▶ _Exercise brief_:
Exclude images; transcribe the rest of the data exactly.

══ Data for processing ══

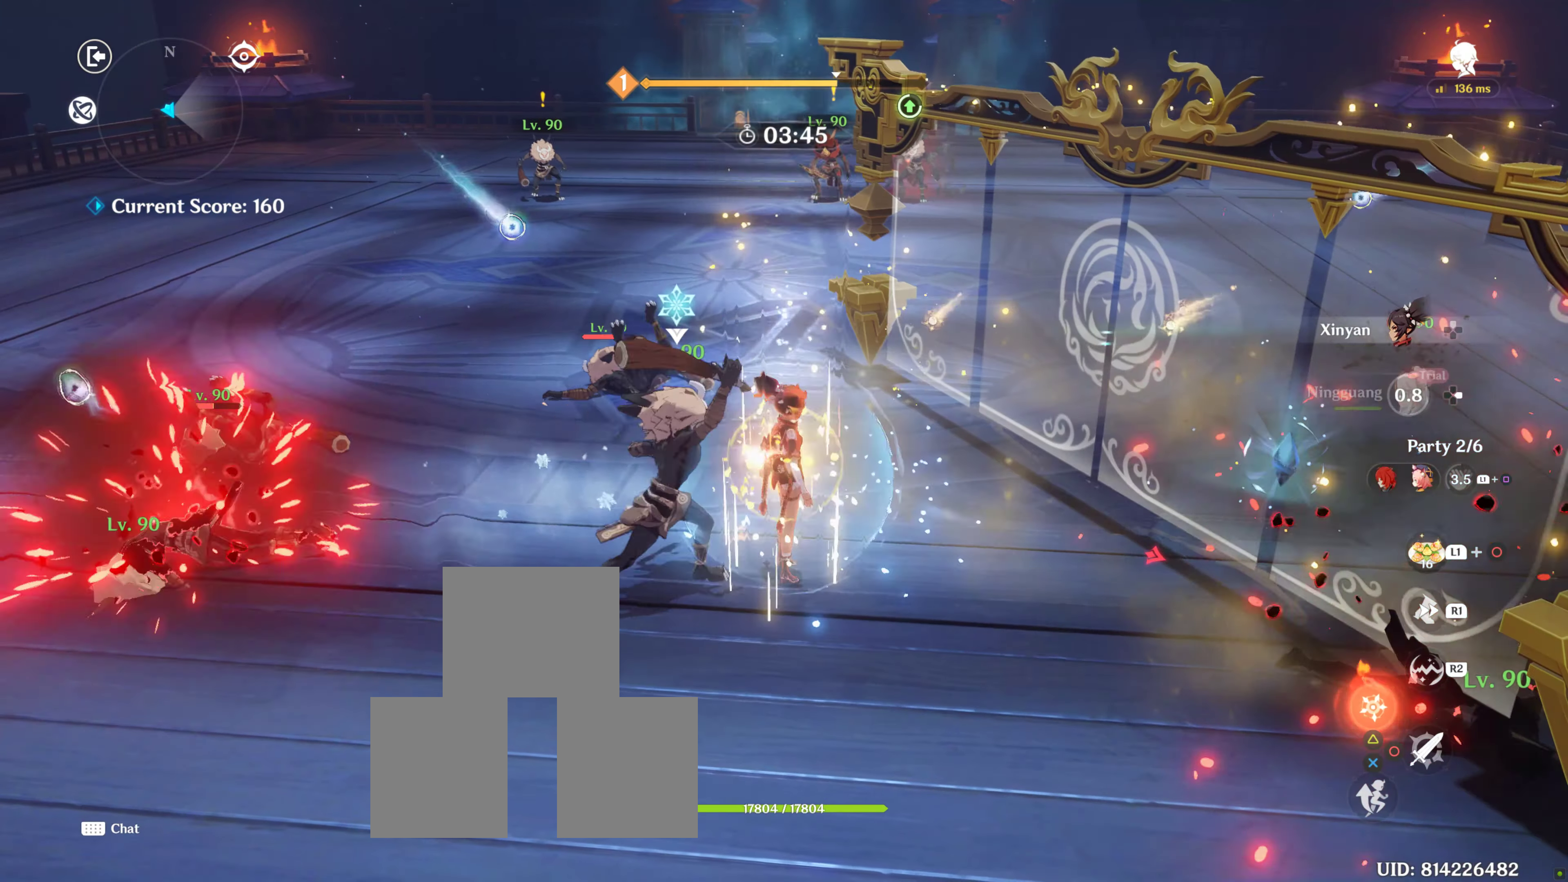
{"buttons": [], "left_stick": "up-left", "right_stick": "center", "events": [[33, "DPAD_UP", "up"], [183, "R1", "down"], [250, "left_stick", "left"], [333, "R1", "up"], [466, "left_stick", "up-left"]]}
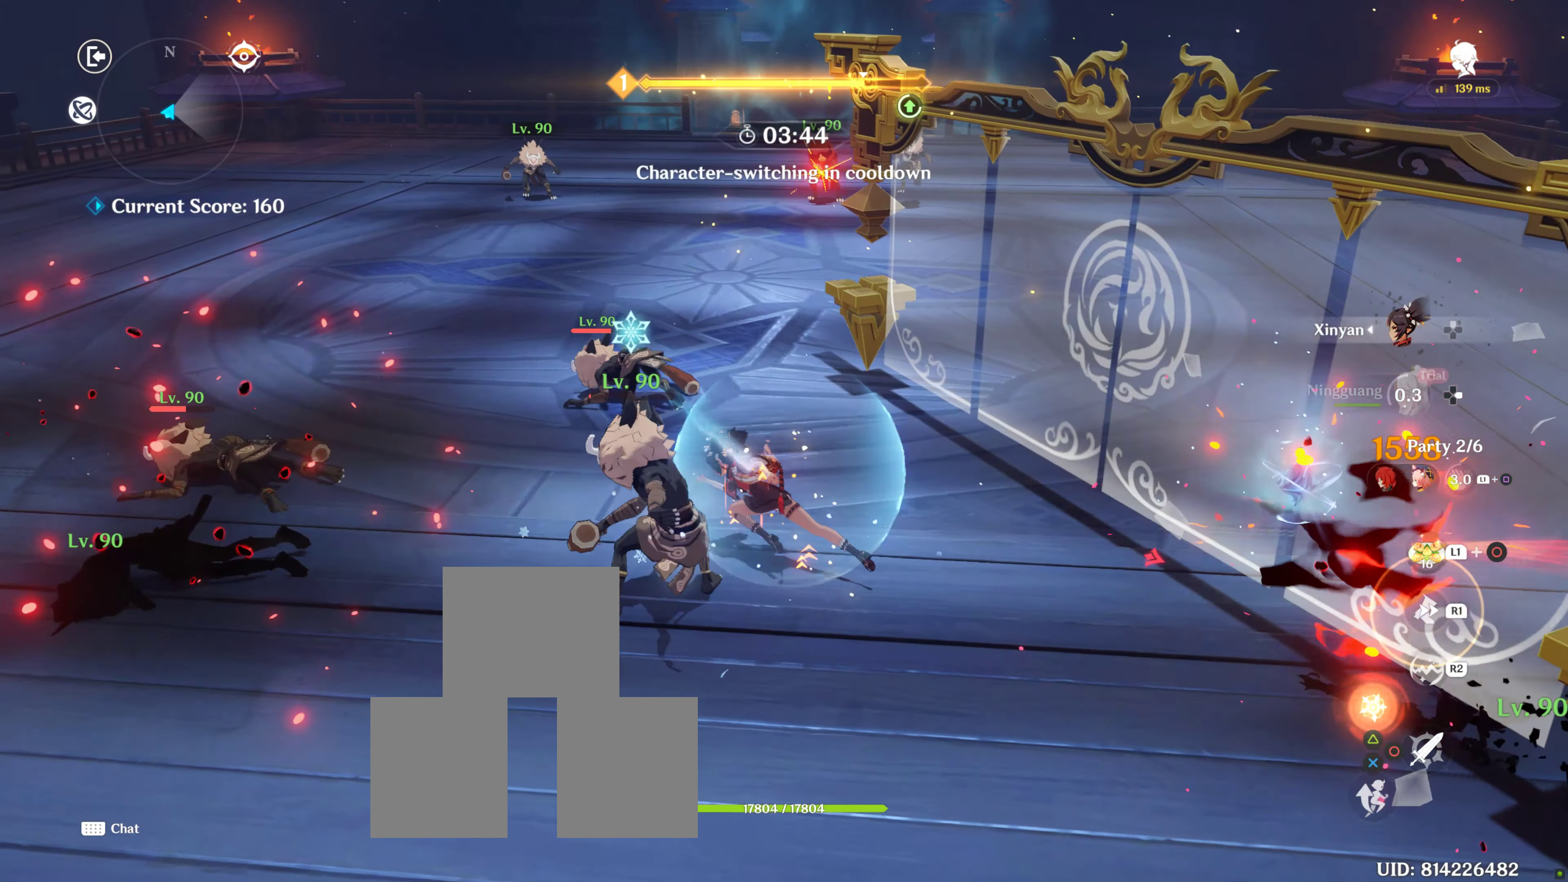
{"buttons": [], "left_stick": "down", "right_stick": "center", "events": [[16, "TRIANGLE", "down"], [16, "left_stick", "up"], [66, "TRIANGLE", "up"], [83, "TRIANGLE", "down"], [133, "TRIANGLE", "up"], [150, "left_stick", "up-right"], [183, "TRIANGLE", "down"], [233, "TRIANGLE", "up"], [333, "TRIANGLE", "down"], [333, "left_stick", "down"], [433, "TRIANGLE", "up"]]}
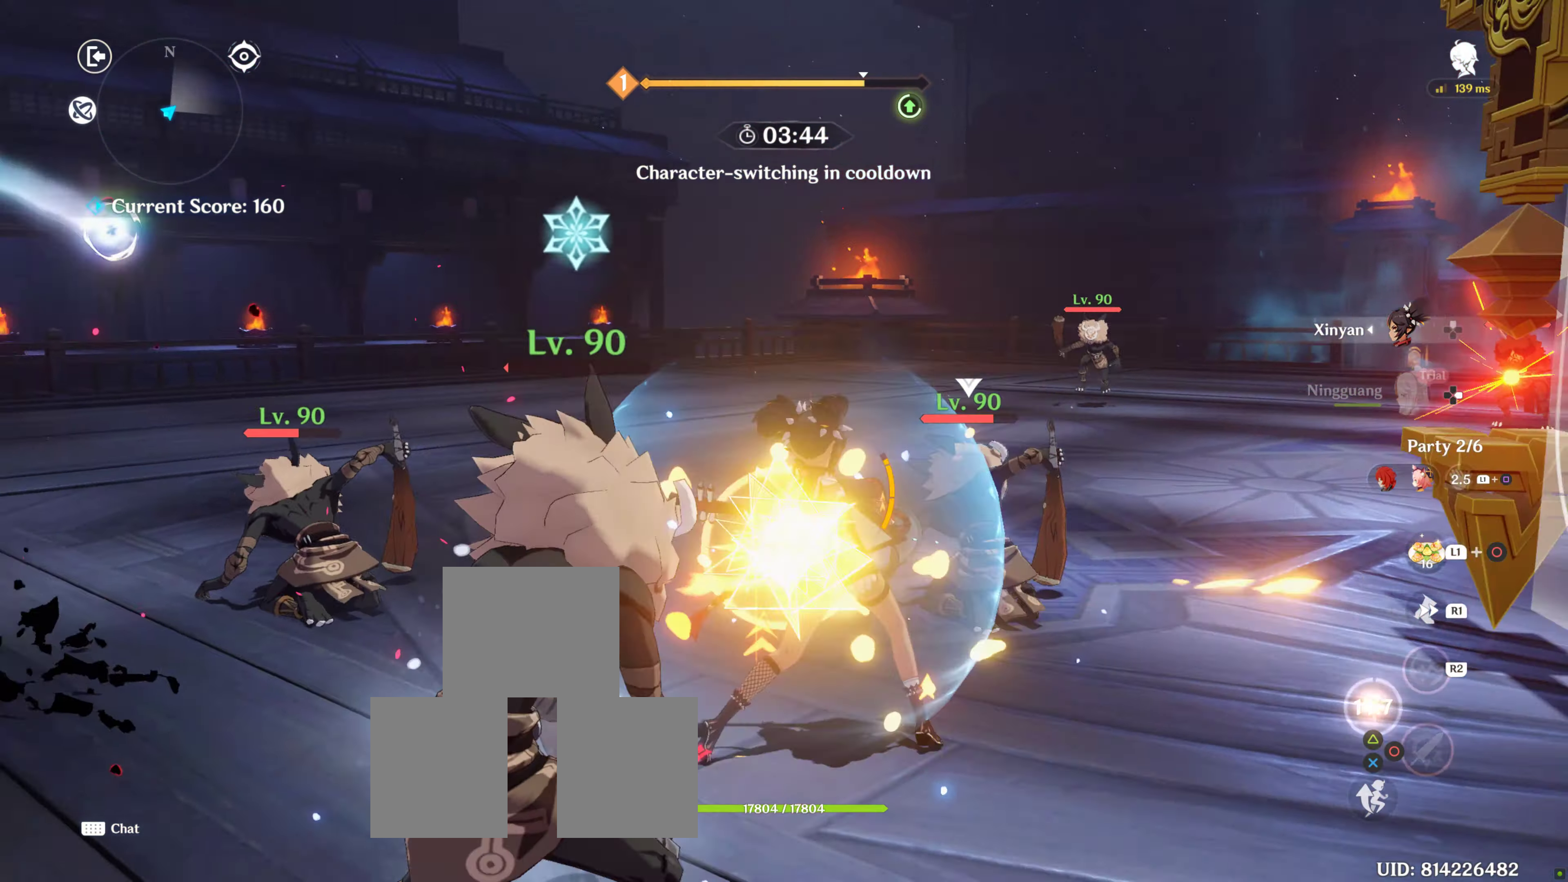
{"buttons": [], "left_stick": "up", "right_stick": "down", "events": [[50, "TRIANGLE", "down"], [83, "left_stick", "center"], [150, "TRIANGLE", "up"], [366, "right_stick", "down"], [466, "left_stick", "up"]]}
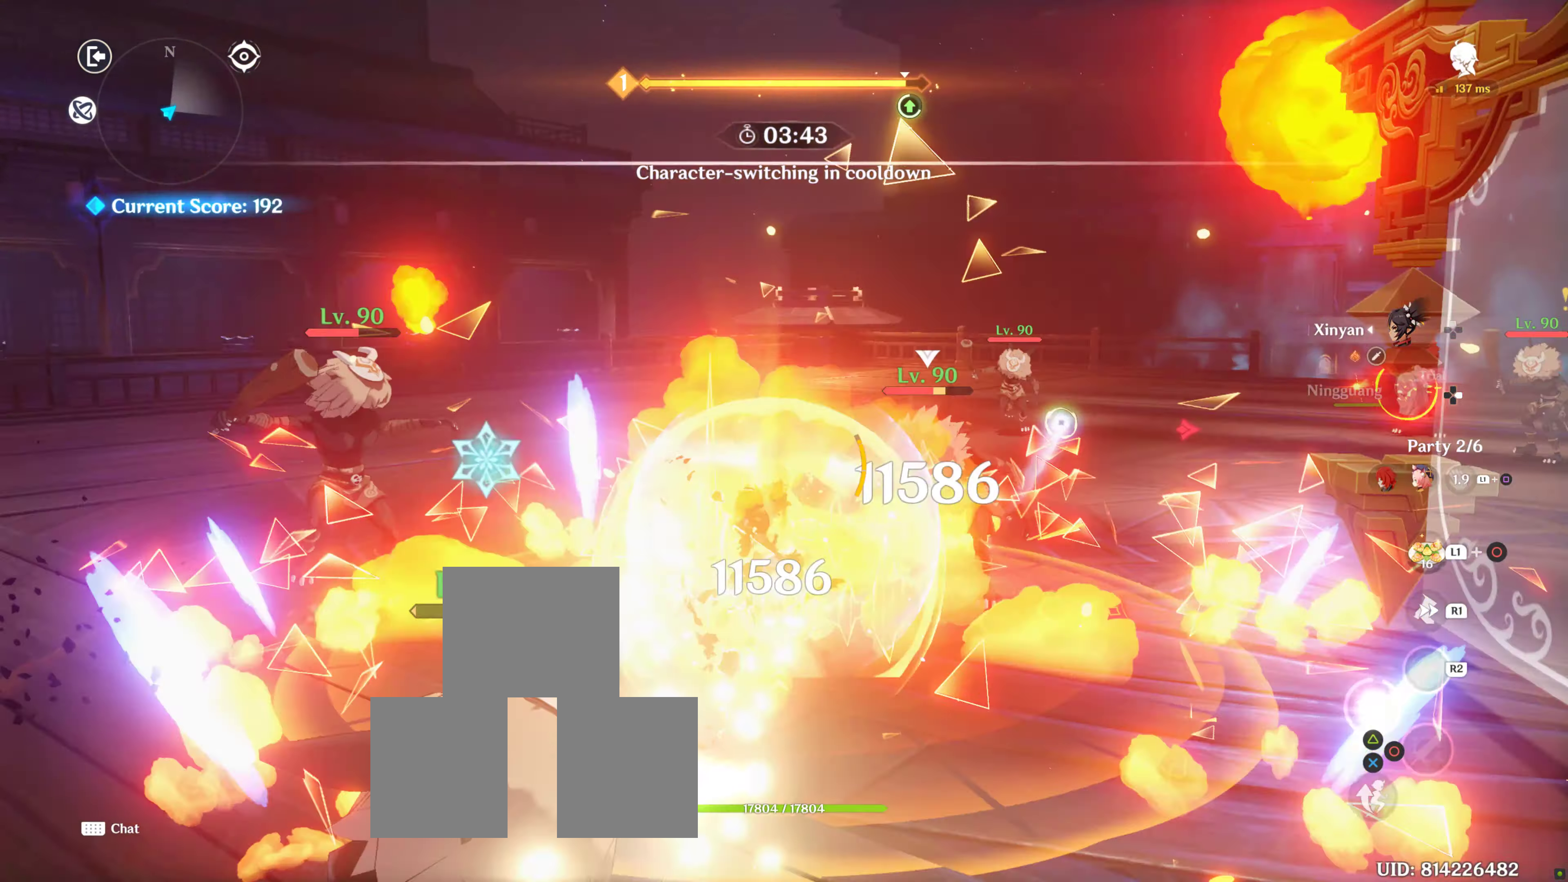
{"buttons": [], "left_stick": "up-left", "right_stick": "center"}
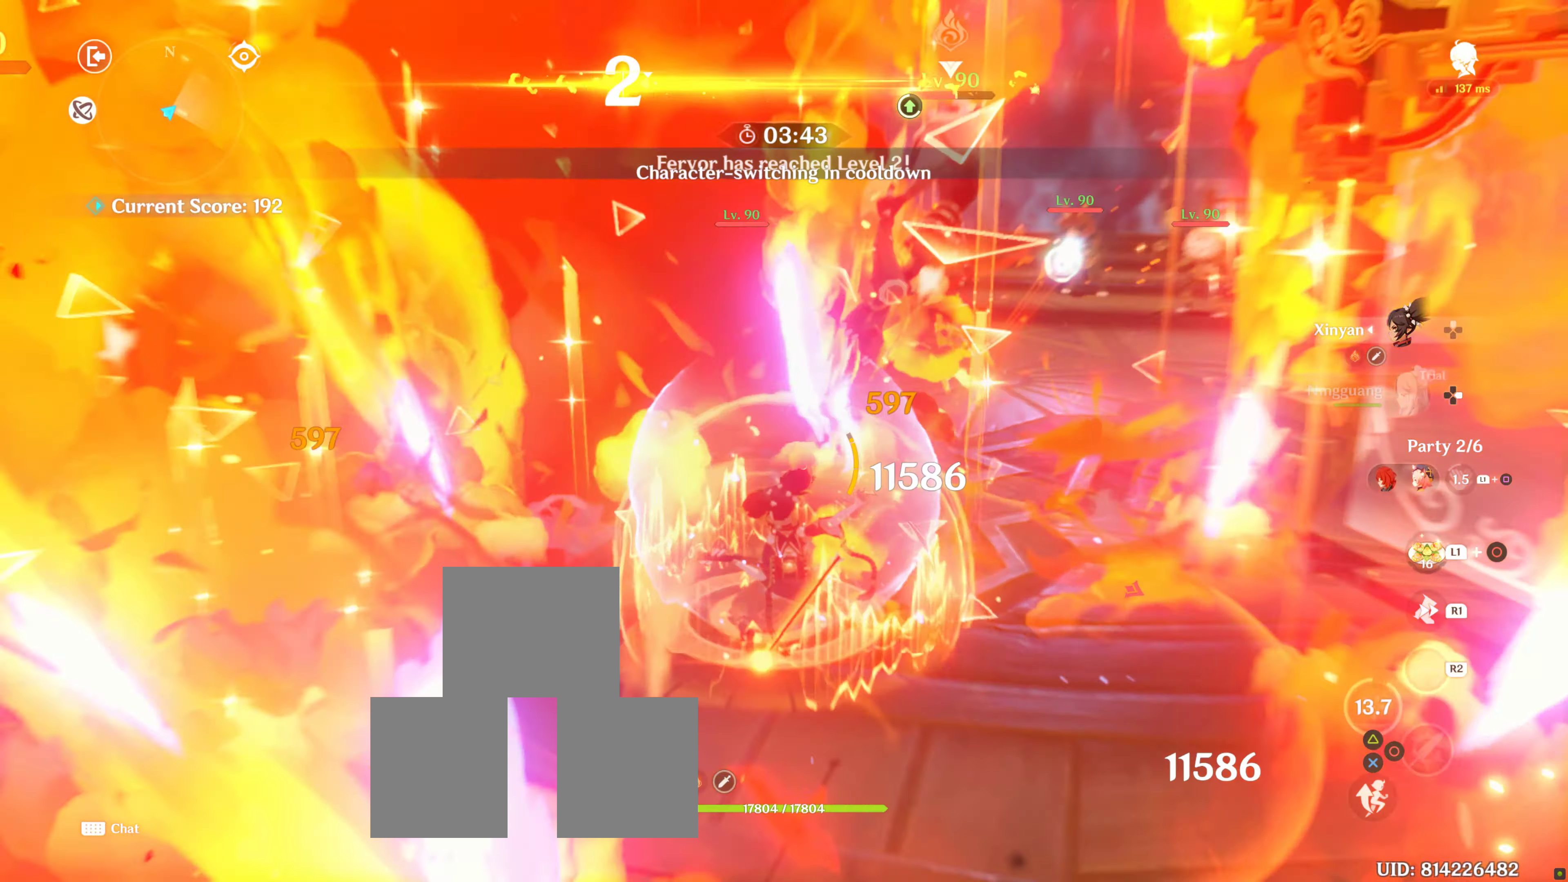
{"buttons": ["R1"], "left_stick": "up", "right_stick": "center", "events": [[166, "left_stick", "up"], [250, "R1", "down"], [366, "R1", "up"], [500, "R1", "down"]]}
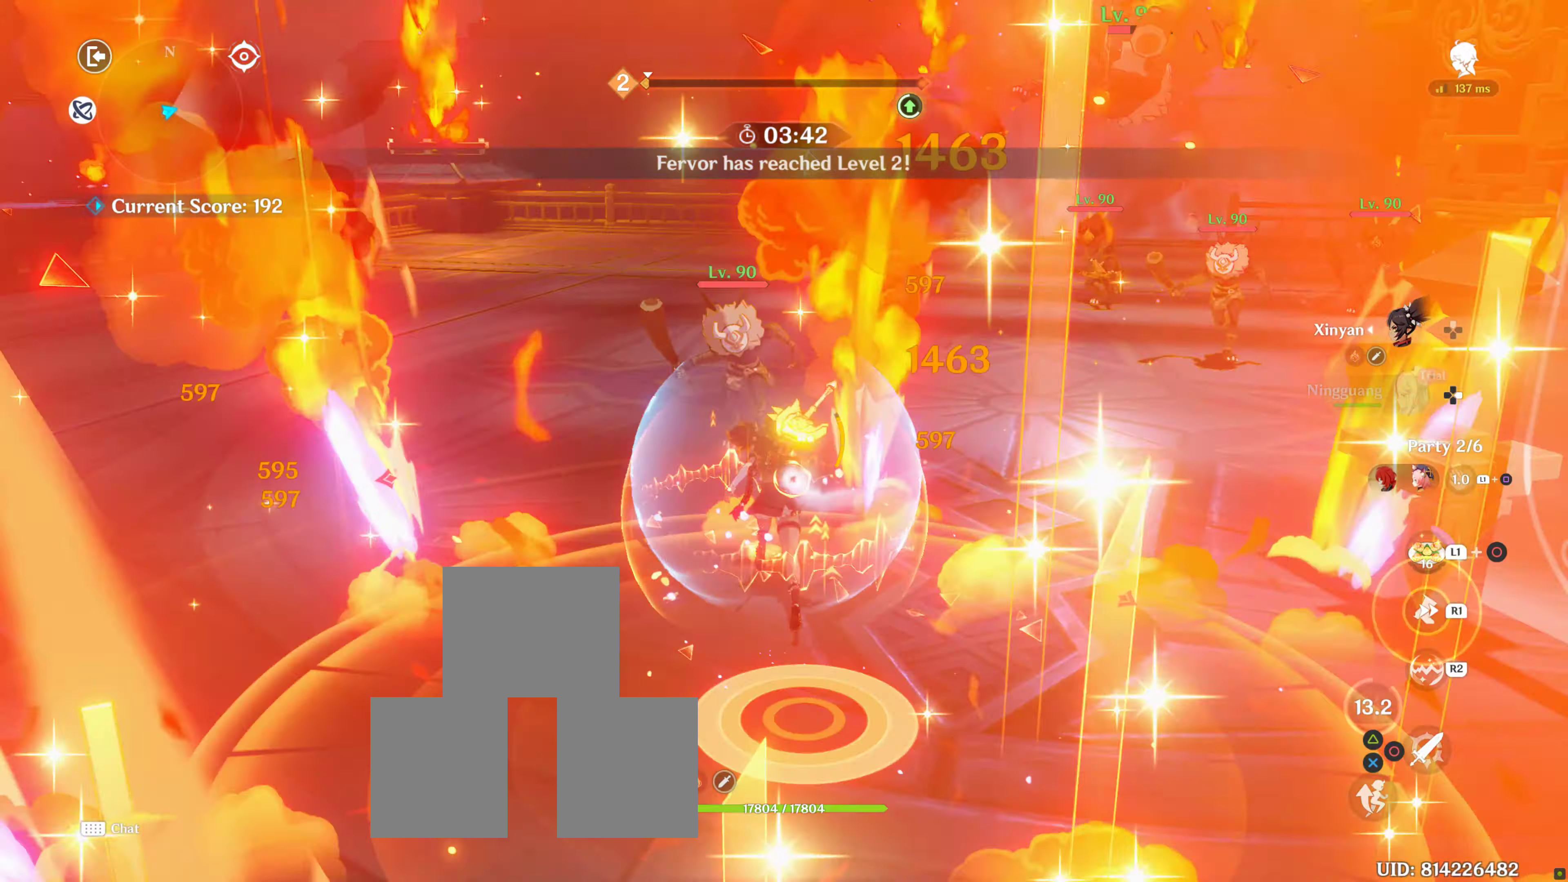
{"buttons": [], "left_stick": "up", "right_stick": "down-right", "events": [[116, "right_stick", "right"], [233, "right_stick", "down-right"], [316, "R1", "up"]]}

═══

▶ _Exercise output_:
{"buttons": [], "left_stick": "up-left", "right_stick": "center", "events": [[33, "DPAD_UP", "up"], [183, "R1", "down"], [250, "left_stick", "left"], [333, "R1", "up"], [466, "left_stick", "up-left"]]}
{"buttons": [], "left_stick": "down", "right_stick": "center", "events": [[16, "TRIANGLE", "down"], [16, "left_stick", "up"], [66, "TRIANGLE", "up"], [83, "TRIANGLE", "down"], [133, "TRIANGLE", "up"], [150, "left_stick", "up-right"], [183, "TRIANGLE", "down"], [233, "TRIANGLE", "up"], [333, "TRIANGLE", "down"], [333, "left_stick", "down"], [433, "TRIANGLE", "up"]]}
{"buttons": [], "left_stick": "up", "right_stick": "down", "events": [[50, "TRIANGLE", "down"], [83, "left_stick", "center"], [150, "TRIANGLE", "up"], [366, "right_stick", "down"], [466, "left_stick", "up"]]}
{"buttons": [], "left_stick": "up-left", "right_stick": "center"}
{"buttons": ["R1"], "left_stick": "up", "right_stick": "center", "events": [[166, "left_stick", "up"], [250, "R1", "down"], [366, "R1", "up"], [500, "R1", "down"]]}
{"buttons": [], "left_stick": "up", "right_stick": "down-right", "events": [[116, "right_stick", "right"], [233, "right_stick", "down-right"], [316, "R1", "up"]]}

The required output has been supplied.